SET TASK 1 —
Answer these questions about the piece on teacher pack-rat habits:
(a) What was kept in the overflowing 40 gallon container?
(b) For how many years has the last major reorganization job been in the pipeline?
(c) How many raccoon-in-garbage-can handpuppets does the writer own?
SET TASK 2 — How would you put this sentence from the piece on teacher pack-rat habits into Spanish: "Teaching in a portable classroom kept me from indulging too much for a couple of years."

TEXT SEGMENT —
Packratitis is an understandable side effect of the constant spectre of budget cuts, newbie colleagues who need stuff, purchased curricula that call for unpurchased manipulatives, students who like to chew on things, and the MacGuyverism of any urban school teacher ("The microwave in the staff room blew out all the power in the school and maintenance gave us "top priority" status, so we've got at least 72 hours without heat? NO PROBLEM - with this gum wrapper, dust bunny and...").

When I started teaching and had nothing I used to go bug-eyed at the supplies others had stockpiled - several thousand dinosaur counters stored in an overflowing 40 gallon container, shelves full of used pencils, paint last used in French caves, etc. Teaching in a portable classroom kept me from indulging too much for a couple of years. Now I look back upon the shelving options in the portables with fondness, since my current classroom is huge but lacks storage.

And I have so much stuff, because I might throw this copy out and not be able to find the original (the last major reorginization job I have is this one, but it's been in the pipeline for three years and barring a cure for ADHD I don't think it's happening). And then there have been a couple of dream world Donors Choose projects that actually got funded. Plus, once I got rid of all the garbage that was left behind by the person who taught in this room before me I had some extra cabinets. I couldn't have known that when my dear friend's mom retired, she'd give me so much awesome stuff (half of which I still have to pick up, since the first half overwhelmed my car). The last three years have all been budget cut years, too, and nothing makes one pack rat it up more than that. Also, my superpower is finding. I hope one day to discover something truly excellent, like the Dead Sea Scrolls, tucked inside an old discounted teaching manual published by the Department of Health. I will use it to fund the classroom of my dreams. Until then, I am the queen of the mysterious drawer at SCRAP or RAFT, the miner of the Children's Book Project, and the superstar of sales.

This is why I am the proud owner of six raccoon-in-garbage-can handpuppets. Hey, they were a buck apiece (marked down from $25). I'm sure they'll come in handy.

SUPPLIED DATA —
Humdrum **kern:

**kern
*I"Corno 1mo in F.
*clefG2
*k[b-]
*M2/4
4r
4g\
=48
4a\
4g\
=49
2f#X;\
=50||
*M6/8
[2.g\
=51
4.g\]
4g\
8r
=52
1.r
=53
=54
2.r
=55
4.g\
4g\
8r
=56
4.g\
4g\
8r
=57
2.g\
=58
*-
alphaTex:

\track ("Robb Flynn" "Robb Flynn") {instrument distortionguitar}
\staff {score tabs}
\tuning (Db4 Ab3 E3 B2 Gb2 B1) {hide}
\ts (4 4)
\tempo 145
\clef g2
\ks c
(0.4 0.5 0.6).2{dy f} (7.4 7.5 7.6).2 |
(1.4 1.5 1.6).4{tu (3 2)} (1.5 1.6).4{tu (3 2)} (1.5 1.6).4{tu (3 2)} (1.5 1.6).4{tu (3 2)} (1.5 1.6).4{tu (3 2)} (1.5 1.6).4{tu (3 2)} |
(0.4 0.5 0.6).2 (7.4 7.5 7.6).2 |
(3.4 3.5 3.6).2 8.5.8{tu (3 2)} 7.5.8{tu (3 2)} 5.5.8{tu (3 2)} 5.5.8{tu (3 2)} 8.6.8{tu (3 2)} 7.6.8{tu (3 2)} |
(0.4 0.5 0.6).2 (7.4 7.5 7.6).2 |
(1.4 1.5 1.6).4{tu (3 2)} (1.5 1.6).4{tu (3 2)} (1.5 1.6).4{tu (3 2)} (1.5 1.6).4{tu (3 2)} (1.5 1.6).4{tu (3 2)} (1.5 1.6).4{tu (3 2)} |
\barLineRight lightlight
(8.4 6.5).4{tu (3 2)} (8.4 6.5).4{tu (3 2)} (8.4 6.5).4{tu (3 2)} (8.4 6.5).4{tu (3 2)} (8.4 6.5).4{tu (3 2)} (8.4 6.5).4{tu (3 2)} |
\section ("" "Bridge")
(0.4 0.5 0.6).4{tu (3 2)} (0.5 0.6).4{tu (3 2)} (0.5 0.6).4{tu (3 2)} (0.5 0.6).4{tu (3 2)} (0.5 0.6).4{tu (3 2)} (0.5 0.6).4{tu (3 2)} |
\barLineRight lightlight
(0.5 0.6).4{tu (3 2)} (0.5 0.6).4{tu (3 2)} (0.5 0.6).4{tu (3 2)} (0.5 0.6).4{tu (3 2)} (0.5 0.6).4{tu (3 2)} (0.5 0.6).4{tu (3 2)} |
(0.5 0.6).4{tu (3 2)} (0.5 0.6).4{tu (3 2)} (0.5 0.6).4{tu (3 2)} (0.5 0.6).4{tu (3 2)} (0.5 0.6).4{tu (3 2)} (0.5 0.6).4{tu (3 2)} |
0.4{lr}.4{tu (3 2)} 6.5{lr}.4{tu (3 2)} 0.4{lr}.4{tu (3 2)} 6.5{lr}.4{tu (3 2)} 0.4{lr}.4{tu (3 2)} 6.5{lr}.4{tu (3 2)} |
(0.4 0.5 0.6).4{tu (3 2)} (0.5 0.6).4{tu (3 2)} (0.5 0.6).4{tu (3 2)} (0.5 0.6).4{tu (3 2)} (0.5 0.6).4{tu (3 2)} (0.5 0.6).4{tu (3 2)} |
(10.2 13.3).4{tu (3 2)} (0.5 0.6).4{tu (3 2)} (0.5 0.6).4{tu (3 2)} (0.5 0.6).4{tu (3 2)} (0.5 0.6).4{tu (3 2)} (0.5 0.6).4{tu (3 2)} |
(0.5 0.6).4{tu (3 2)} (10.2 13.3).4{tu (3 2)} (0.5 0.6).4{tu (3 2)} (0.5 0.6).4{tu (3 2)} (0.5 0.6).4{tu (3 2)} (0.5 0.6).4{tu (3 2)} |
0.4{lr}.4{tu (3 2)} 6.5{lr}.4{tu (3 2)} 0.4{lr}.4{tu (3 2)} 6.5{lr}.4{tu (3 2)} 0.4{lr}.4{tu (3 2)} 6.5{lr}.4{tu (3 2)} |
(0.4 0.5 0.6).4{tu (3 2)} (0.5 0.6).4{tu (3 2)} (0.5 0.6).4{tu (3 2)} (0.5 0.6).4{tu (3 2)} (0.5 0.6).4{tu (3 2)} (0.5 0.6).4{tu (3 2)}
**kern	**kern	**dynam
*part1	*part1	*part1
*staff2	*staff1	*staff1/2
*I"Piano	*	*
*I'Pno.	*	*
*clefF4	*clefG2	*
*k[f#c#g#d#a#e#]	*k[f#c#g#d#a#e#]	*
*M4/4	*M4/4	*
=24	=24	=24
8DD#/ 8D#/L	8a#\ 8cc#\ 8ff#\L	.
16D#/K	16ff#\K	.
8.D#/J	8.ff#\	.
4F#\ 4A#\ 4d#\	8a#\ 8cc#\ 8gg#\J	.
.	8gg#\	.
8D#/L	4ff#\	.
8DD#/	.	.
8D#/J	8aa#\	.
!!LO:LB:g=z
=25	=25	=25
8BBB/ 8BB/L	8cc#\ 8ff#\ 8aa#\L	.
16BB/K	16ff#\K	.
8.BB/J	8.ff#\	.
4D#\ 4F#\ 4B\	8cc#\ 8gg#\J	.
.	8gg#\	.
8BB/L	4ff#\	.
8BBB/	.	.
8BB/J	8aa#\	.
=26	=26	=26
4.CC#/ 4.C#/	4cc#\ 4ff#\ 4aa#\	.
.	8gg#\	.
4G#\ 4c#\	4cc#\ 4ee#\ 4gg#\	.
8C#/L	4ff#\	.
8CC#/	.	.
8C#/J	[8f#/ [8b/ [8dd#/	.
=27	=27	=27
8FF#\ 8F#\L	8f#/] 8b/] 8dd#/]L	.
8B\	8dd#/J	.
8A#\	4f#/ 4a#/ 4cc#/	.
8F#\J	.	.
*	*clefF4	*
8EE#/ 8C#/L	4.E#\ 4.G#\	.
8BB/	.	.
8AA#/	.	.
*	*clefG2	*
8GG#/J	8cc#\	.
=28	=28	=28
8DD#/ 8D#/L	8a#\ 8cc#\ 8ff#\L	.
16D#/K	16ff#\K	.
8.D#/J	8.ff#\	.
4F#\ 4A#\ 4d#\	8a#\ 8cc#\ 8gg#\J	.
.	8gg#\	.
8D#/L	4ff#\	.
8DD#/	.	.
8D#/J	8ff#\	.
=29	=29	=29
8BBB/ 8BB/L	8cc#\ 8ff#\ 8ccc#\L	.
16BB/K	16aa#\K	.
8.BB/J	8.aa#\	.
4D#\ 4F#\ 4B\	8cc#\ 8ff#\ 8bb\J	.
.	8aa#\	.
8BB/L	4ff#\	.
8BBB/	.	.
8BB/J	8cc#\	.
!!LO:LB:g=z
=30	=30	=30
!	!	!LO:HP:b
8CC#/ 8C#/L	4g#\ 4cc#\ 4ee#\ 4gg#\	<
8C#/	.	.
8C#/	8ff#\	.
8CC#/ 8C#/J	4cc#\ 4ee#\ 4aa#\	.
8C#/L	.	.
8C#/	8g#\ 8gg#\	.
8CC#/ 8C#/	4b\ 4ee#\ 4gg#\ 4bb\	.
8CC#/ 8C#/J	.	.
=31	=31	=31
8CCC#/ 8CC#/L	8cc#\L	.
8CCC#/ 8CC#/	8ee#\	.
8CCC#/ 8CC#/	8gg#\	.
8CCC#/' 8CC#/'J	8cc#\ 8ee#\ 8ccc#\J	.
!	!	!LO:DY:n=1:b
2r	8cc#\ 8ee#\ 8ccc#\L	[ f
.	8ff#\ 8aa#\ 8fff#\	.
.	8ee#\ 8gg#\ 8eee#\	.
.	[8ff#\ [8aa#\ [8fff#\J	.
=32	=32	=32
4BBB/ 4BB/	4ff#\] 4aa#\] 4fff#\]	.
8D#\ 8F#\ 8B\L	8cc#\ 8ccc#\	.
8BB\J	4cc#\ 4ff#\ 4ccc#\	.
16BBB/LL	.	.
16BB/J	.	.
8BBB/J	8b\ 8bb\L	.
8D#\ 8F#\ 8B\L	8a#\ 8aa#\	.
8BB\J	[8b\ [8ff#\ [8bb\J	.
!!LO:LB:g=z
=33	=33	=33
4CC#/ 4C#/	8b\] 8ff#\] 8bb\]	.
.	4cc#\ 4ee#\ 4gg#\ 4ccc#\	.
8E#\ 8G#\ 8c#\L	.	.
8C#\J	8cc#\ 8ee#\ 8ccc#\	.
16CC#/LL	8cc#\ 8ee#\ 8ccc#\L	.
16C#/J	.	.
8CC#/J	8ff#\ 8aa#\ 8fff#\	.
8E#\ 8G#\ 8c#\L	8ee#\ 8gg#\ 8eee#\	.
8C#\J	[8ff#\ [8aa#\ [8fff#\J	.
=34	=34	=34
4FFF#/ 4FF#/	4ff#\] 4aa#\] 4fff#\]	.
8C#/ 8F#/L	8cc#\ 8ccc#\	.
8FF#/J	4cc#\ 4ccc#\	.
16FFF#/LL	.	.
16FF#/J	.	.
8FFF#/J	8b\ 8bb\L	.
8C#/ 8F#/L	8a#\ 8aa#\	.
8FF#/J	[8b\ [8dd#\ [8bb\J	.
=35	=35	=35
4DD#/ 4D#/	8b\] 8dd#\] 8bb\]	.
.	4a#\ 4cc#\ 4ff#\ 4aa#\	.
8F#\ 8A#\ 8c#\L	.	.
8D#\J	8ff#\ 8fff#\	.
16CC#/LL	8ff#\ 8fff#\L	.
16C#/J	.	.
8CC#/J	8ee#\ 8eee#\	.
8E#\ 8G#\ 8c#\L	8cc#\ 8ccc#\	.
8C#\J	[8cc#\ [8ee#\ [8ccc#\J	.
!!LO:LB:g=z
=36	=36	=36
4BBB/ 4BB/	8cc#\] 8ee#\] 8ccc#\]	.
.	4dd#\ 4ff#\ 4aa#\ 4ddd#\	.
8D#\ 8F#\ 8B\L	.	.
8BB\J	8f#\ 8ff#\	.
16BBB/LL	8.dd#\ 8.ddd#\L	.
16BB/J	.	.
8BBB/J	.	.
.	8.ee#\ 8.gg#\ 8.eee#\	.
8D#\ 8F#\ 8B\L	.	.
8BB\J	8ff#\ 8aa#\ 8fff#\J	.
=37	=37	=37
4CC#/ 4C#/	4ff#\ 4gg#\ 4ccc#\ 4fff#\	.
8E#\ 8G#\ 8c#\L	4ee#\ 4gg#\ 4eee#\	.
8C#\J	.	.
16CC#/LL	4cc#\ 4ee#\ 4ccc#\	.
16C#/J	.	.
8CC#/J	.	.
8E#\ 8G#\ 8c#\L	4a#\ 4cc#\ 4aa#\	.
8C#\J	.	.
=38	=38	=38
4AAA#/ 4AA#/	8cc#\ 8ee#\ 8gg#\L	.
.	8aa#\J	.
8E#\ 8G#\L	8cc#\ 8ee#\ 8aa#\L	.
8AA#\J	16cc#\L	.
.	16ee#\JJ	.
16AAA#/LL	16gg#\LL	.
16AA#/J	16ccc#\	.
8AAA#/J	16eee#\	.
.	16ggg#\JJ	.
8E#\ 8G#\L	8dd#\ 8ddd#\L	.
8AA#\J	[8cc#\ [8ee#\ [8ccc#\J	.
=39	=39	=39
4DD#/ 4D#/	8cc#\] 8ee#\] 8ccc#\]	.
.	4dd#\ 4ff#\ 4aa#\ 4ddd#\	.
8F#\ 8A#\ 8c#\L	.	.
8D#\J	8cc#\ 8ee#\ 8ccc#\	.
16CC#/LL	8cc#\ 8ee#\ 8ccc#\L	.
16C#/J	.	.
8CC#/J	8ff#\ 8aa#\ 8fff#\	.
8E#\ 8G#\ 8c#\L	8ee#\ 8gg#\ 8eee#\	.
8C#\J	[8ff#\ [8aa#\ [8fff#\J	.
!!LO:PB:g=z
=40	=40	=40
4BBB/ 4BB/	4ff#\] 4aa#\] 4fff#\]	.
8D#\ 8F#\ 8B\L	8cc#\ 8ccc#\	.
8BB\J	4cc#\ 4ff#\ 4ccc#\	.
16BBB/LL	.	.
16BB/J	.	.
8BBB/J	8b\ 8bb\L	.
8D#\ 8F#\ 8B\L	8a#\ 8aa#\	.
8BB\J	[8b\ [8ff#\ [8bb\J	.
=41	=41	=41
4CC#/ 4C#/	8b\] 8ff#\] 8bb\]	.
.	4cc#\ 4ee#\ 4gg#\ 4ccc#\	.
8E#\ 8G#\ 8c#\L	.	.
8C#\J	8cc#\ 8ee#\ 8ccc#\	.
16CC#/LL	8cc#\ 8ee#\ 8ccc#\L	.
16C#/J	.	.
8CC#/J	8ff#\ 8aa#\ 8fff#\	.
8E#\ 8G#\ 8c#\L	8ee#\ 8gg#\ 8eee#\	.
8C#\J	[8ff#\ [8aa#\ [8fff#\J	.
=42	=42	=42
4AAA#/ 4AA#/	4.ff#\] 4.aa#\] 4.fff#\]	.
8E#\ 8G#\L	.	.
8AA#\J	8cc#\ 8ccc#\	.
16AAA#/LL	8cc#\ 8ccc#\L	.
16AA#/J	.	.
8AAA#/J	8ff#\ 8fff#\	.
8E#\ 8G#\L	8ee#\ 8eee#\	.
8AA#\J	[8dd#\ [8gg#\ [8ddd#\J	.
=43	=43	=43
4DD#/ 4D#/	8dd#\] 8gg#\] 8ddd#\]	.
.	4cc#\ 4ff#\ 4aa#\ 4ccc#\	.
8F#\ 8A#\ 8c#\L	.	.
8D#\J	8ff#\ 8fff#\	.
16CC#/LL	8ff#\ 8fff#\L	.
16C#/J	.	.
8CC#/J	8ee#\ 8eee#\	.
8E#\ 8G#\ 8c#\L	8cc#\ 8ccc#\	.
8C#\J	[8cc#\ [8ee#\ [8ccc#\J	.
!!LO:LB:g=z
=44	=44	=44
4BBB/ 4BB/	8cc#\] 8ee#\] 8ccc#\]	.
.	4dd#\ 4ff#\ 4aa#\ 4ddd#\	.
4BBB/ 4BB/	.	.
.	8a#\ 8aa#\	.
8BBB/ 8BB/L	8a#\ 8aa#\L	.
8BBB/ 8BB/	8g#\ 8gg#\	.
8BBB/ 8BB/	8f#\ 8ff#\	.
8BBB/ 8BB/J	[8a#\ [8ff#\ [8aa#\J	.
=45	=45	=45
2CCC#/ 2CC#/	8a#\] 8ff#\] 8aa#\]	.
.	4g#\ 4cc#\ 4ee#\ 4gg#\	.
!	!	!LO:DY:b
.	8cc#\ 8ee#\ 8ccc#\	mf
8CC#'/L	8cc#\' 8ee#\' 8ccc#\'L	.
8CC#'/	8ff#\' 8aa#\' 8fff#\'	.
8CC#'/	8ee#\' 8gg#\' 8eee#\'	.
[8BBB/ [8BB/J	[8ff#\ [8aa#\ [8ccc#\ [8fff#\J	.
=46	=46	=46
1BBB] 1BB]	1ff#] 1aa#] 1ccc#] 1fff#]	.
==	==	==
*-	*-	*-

CORRECT OUTPUT 1 —
(a) Several thousand dinosaur counters.
(b) Three years.
(c) Six.

CORRECT OUTPUT 2 — Dar clases en un aula portátil me impidió excederme demasiado durante un par de años.